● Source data
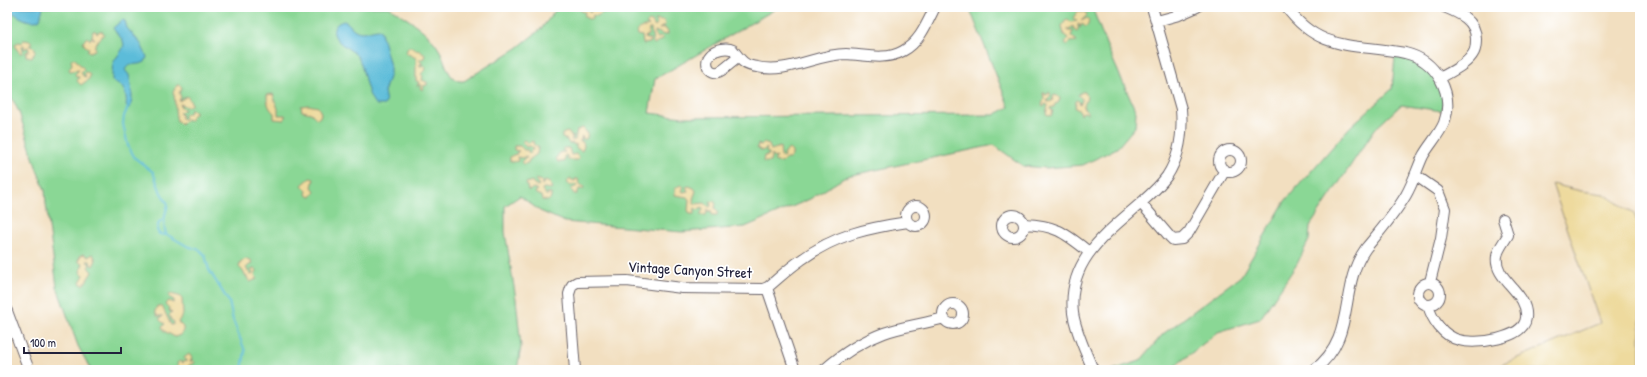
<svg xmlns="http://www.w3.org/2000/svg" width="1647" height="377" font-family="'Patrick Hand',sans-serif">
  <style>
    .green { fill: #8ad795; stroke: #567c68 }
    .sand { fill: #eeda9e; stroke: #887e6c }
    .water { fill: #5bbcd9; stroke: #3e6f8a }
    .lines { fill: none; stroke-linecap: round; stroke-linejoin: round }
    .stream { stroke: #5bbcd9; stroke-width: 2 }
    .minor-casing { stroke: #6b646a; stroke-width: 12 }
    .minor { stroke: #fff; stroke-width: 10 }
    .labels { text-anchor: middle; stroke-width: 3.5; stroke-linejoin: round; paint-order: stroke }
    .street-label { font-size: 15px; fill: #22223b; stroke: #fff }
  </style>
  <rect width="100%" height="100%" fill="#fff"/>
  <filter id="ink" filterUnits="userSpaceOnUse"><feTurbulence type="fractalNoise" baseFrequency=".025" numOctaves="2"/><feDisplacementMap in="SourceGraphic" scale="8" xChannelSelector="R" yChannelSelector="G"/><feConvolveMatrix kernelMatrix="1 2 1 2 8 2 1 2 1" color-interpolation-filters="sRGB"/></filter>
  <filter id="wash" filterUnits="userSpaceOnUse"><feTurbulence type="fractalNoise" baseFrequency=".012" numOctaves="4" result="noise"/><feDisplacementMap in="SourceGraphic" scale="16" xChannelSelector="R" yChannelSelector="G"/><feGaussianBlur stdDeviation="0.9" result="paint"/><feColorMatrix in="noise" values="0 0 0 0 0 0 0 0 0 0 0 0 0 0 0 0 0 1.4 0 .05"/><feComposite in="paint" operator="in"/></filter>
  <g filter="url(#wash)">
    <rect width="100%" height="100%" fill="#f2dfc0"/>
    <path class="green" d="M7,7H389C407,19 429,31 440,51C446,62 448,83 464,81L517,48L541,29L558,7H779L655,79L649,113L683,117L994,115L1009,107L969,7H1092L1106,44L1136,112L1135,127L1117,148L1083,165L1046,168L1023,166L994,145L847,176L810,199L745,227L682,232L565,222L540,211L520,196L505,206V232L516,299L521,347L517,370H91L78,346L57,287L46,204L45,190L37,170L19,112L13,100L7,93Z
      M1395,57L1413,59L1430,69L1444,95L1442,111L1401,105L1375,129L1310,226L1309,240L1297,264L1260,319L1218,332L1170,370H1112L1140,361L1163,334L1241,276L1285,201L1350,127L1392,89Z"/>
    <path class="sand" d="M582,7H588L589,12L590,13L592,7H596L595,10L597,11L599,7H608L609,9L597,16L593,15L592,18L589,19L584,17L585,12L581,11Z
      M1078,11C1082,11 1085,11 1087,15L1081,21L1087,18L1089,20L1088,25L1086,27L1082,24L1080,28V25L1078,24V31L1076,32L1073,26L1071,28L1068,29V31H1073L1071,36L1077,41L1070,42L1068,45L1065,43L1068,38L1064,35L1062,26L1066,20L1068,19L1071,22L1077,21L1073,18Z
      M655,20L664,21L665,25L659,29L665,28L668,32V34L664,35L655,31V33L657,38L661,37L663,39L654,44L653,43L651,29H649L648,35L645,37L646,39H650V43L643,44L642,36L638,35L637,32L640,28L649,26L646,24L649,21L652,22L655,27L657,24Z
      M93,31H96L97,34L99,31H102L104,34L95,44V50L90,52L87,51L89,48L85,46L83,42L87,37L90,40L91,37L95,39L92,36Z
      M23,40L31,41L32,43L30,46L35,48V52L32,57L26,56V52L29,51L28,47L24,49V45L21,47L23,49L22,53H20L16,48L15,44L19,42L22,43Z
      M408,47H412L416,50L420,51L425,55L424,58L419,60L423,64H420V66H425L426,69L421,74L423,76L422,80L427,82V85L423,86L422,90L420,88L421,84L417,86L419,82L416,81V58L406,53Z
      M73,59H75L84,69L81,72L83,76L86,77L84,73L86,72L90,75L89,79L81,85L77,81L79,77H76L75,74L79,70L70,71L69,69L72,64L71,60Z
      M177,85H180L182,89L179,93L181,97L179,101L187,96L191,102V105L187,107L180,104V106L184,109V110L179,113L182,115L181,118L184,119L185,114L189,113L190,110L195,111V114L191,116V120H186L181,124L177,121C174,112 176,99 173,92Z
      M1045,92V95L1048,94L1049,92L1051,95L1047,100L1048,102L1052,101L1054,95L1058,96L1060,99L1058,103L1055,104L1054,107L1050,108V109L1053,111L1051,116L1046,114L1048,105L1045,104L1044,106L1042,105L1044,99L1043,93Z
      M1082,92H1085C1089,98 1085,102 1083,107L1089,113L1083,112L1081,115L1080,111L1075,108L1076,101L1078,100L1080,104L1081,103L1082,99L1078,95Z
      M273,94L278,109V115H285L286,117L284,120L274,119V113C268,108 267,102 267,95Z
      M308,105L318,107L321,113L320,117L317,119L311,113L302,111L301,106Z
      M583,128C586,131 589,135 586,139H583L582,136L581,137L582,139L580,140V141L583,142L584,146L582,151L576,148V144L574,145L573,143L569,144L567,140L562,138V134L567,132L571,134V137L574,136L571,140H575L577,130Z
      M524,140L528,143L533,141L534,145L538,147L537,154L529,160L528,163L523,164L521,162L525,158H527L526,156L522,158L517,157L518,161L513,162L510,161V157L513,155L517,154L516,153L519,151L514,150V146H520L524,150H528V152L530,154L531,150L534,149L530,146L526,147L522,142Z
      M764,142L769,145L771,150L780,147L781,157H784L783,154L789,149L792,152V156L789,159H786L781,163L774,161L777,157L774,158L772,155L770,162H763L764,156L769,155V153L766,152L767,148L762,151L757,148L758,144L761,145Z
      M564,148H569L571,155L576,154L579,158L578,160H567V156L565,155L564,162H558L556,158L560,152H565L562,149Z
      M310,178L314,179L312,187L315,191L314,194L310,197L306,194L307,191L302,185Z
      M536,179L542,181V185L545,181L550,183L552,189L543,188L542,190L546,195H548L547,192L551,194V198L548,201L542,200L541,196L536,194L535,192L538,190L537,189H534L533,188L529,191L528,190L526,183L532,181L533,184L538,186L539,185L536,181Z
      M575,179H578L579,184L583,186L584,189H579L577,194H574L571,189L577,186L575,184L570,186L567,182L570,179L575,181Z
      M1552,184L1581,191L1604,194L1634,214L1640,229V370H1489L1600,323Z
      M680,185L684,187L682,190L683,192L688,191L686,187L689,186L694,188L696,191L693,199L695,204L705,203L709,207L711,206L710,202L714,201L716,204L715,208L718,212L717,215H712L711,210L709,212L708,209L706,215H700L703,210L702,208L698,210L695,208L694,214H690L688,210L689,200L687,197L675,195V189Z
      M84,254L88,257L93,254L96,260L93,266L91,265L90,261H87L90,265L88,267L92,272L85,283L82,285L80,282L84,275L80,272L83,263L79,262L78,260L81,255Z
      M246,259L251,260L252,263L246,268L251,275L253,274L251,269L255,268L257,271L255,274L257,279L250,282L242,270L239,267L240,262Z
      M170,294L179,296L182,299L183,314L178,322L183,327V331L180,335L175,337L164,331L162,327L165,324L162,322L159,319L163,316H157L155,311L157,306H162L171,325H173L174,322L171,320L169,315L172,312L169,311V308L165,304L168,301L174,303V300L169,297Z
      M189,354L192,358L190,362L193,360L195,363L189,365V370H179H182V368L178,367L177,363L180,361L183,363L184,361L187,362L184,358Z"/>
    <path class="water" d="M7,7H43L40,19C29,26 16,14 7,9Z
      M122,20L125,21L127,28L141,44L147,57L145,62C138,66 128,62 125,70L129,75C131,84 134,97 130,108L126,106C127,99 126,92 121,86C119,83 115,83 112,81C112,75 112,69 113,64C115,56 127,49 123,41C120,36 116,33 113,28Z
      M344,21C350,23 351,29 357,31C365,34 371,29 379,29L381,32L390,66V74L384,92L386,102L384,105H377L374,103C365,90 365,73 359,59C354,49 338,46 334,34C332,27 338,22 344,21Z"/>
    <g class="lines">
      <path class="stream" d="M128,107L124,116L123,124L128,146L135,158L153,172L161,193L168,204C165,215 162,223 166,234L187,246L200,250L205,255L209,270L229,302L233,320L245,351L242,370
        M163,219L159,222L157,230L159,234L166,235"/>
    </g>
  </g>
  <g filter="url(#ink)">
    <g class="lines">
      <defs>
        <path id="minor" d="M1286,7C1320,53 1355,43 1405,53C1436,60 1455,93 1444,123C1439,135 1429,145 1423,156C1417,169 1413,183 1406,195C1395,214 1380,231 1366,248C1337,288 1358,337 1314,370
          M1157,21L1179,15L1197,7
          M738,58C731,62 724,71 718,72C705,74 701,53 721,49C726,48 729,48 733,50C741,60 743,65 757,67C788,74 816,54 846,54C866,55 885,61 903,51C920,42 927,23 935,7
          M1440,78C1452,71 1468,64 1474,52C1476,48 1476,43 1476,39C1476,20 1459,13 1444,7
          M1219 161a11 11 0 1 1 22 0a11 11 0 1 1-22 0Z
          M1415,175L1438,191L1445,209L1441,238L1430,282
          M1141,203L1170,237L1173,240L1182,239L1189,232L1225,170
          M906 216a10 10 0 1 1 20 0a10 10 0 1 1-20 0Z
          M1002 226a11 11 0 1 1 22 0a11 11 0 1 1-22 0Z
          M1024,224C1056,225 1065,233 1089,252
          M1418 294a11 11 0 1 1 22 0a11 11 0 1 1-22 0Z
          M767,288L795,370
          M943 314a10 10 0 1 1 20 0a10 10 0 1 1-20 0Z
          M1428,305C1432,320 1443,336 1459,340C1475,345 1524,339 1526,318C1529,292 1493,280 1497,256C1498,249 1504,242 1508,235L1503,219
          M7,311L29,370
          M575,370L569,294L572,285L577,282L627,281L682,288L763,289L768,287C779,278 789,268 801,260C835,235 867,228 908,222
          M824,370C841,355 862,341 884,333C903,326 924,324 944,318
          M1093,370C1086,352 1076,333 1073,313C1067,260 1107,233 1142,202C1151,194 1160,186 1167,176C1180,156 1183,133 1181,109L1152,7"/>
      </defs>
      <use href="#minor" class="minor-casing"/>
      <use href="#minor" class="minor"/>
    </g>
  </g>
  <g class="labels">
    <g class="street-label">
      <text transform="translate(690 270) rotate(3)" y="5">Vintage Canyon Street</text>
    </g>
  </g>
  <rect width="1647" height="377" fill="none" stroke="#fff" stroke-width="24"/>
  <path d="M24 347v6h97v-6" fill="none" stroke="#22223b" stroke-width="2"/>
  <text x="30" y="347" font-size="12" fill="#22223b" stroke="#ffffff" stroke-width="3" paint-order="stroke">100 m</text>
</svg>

● Exercise brief
Only the lines above starting with the one with "#5bbcd9; stroke: #3e6f8a" and going through the one with "429,31 440,51C446,62 448,83" are to be copied, word for word and with both ends kept.

● Output of the exercise
    .water { fill: #5bbcd9; stroke: #3e6f8a }
    .lines { fill: none; stroke-linecap: round; stroke-linejoin: round }
    .stream { stroke: #5bbcd9; stroke-width: 2 }
    .minor-casing { stroke: #6b646a; stroke-width: 12 }
    .minor { stroke: #fff; stroke-width: 10 }
    .labels { text-anchor: middle; stroke-width: 3.5; stroke-linejoin: round; paint-order: stroke }
    .street-label { font-size: 15px; fill: #22223b; stroke: #fff }
  </style>
  <rect width="100%" height="100%" fill="#fff"/>
  <filter id="ink" filterUnits="userSpaceOnUse"><feTurbulence type="fractalNoise" baseFrequency=".025" numOctaves="2"/><feDisplacementMap in="SourceGraphic" scale="8" xChannelSelector="R" yChannelSelector="G"/><feConvolveMatrix kernelMatrix="1 2 1 2 8 2 1 2 1" color-interpolation-filters="sRGB"/></filter>
  <filter id="wash" filterUnits="userSpaceOnUse"><feTurbulence type="fractalNoise" baseFrequency=".012" numOctaves="4" result="noise"/><feDisplacementMap in="SourceGraphic" scale="16" xChannelSelector="R" yChannelSelector="G"/><feGaussianBlur stdDeviation="0.9" result="paint"/><feColorMatrix in="noise" values="0 0 0 0 0 0 0 0 0 0 0 0 0 0 0 0 0 1.4 0 .05"/><feComposite in="paint" operator="in"/></filter>
  <g filter="url(#wash)">
    <rect width="100%" height="100%" fill="#f2dfc0"/>
    <path class="green" d="M7,7H389C407,19 429,31 440,51C446,62 448,83 464,81L517,48L541,29L558,7H779L655,79L649,113L683,117L994,115L1009,107L969,7H1092L1106,44L1136,112L1135,127L1117,148L1083,165L1046,168L1023,166L994,145L847,176L810,199L745,227L682,232L565,222L540,211L520,196L505,206V232L516,299L521,347L517,370H91L78,346L57,287L46,204L45,190L37,170L19,112L13,100L7,93Z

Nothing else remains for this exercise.